At the very end of the current version of the sufficiency proof, we need the maximum $M$ to be finite, which is only guaranteed if there is a *finite* number of spaces. However, I confess that I cooked up this proof myself and did not yet consult the literature. There may well be a better argument, which does not have this bottleneck. --S.anzengruber (talk) 08:26, 21 July 2015 (UTC)

The Tychonoff topology has all projections equal to the whole space except for finitely many factors, meaning the proof carries over without difficulty. — Lord_Farin (talk) 19:16, 21 July 2015 (UTC)

Rename suggestion

No brainer. Good job. We might want to review the links to make sure we have the correct (non-finite) version of the results and definitions linked.

Might be worth making sure there is genuinely no reason to keep the finite version up (e.g. it rests on fewer assumptions and axioms, for example some version of AoC), but I haven't taken time to check this. Someone who knows their way around better than self-taught me might be better placed. --prime mover (talk) 11:48, 8 April 2022 (UTC)
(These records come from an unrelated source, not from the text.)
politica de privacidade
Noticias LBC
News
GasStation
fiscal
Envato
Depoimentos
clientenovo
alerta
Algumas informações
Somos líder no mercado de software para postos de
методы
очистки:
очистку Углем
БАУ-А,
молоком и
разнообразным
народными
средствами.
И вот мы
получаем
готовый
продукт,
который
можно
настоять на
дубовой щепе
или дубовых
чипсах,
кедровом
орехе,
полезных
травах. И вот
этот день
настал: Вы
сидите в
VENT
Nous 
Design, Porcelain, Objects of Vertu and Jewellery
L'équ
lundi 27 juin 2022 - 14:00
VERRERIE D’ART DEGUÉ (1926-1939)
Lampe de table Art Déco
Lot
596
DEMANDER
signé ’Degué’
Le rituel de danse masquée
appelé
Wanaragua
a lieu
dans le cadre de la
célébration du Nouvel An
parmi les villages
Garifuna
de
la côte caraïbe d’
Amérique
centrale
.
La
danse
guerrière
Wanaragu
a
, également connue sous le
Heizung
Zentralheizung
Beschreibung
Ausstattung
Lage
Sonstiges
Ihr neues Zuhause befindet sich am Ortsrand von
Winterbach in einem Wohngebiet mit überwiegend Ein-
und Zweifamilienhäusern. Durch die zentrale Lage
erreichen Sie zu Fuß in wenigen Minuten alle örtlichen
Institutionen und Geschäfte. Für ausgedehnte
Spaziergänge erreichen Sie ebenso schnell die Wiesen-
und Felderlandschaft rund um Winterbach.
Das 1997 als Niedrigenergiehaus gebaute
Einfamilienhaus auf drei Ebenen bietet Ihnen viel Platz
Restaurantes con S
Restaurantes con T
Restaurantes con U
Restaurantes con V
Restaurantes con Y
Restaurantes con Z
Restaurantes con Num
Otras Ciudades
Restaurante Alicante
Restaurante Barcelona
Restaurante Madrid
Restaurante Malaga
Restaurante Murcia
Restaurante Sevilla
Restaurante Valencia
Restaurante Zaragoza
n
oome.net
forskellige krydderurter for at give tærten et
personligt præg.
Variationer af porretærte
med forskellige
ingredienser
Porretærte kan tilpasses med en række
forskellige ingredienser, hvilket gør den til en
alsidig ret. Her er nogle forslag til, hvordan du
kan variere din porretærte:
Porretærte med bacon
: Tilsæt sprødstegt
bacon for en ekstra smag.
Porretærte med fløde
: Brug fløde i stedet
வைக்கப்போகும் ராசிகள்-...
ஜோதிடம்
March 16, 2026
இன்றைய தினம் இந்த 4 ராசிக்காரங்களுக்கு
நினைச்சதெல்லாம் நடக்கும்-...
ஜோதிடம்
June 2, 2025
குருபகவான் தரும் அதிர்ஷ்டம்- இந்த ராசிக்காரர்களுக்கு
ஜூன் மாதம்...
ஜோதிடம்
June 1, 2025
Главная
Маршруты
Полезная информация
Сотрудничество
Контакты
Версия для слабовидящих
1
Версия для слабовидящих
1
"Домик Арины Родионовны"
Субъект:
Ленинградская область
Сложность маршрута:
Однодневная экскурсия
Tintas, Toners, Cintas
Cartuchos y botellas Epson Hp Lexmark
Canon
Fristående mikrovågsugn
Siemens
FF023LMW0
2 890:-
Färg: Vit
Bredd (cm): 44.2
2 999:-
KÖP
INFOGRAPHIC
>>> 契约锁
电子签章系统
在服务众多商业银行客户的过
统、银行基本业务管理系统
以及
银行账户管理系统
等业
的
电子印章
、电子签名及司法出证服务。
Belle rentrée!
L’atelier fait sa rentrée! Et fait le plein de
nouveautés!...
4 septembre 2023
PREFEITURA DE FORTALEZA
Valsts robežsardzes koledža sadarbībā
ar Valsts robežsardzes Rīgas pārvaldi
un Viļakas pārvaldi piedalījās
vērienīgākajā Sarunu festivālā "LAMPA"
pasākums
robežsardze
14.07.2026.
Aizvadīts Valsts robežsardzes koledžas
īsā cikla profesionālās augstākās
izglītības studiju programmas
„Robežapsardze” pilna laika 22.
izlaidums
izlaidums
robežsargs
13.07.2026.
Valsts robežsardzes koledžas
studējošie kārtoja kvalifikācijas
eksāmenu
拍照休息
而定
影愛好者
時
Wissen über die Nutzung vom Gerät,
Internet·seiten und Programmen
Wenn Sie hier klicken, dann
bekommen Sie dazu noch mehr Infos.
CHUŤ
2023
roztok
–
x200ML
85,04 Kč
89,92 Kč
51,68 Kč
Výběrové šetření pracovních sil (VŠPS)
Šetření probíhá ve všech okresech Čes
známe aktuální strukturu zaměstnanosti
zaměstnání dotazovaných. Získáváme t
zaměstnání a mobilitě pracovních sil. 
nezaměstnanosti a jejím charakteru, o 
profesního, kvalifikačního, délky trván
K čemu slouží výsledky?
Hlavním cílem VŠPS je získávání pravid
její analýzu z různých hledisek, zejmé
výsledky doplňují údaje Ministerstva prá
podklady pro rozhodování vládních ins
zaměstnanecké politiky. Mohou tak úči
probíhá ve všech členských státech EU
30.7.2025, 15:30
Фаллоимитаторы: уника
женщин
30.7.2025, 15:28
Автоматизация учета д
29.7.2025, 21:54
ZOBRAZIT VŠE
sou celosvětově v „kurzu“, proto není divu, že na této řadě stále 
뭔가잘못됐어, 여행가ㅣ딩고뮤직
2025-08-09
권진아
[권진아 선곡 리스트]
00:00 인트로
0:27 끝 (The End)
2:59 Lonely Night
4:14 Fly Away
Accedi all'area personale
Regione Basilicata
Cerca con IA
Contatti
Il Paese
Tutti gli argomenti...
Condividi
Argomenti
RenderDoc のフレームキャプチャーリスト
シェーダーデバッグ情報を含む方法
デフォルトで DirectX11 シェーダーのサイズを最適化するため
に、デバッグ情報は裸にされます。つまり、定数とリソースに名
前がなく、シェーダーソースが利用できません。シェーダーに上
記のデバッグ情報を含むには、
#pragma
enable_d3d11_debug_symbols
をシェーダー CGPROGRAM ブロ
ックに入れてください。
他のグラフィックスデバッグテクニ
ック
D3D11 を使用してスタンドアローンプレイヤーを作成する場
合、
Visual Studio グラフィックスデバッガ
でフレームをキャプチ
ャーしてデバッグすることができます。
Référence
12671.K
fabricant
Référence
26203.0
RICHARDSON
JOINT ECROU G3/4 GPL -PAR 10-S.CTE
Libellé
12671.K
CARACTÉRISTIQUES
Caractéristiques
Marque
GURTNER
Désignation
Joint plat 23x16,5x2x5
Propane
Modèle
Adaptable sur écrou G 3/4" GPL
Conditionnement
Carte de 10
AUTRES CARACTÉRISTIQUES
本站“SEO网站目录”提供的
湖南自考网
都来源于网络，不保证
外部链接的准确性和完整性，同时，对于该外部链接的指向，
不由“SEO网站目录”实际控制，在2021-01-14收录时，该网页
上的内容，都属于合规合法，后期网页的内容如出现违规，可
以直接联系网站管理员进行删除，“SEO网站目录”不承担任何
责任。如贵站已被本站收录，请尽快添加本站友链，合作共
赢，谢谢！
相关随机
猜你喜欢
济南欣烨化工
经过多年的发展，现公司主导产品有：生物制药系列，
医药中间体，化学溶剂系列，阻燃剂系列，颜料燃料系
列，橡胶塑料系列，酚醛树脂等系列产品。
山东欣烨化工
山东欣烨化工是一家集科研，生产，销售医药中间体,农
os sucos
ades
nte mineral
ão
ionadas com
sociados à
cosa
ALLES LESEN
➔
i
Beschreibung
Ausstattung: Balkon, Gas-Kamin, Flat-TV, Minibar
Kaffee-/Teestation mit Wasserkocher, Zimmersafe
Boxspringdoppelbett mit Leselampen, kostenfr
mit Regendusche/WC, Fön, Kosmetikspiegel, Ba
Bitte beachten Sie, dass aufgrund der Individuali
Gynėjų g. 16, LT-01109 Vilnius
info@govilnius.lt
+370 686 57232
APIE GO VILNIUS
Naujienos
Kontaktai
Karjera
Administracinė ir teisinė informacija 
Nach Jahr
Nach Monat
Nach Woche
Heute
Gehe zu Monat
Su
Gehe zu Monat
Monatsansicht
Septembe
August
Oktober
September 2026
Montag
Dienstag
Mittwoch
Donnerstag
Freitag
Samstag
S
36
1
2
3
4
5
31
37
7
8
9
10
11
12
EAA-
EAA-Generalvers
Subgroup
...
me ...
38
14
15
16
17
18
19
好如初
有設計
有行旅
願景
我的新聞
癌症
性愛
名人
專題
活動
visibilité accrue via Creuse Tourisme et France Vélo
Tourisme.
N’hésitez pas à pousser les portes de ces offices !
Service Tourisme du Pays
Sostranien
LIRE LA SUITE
Can confirm that the general version is a theorem of $\sf {ZF}$ alone, even if one considers the more general notion of nets rather than just sequences. (Of course if Choice fails the product space would be empty, but this simply means the theorem is vacuously true). Jumpythehat (talk) 12:13, 8 April 2022 (UTC)

Solid. No dependencies on any other pages, no issues with source reviews, job done. --prime mover (talk) 12:35, 8 April 2022 (UTC)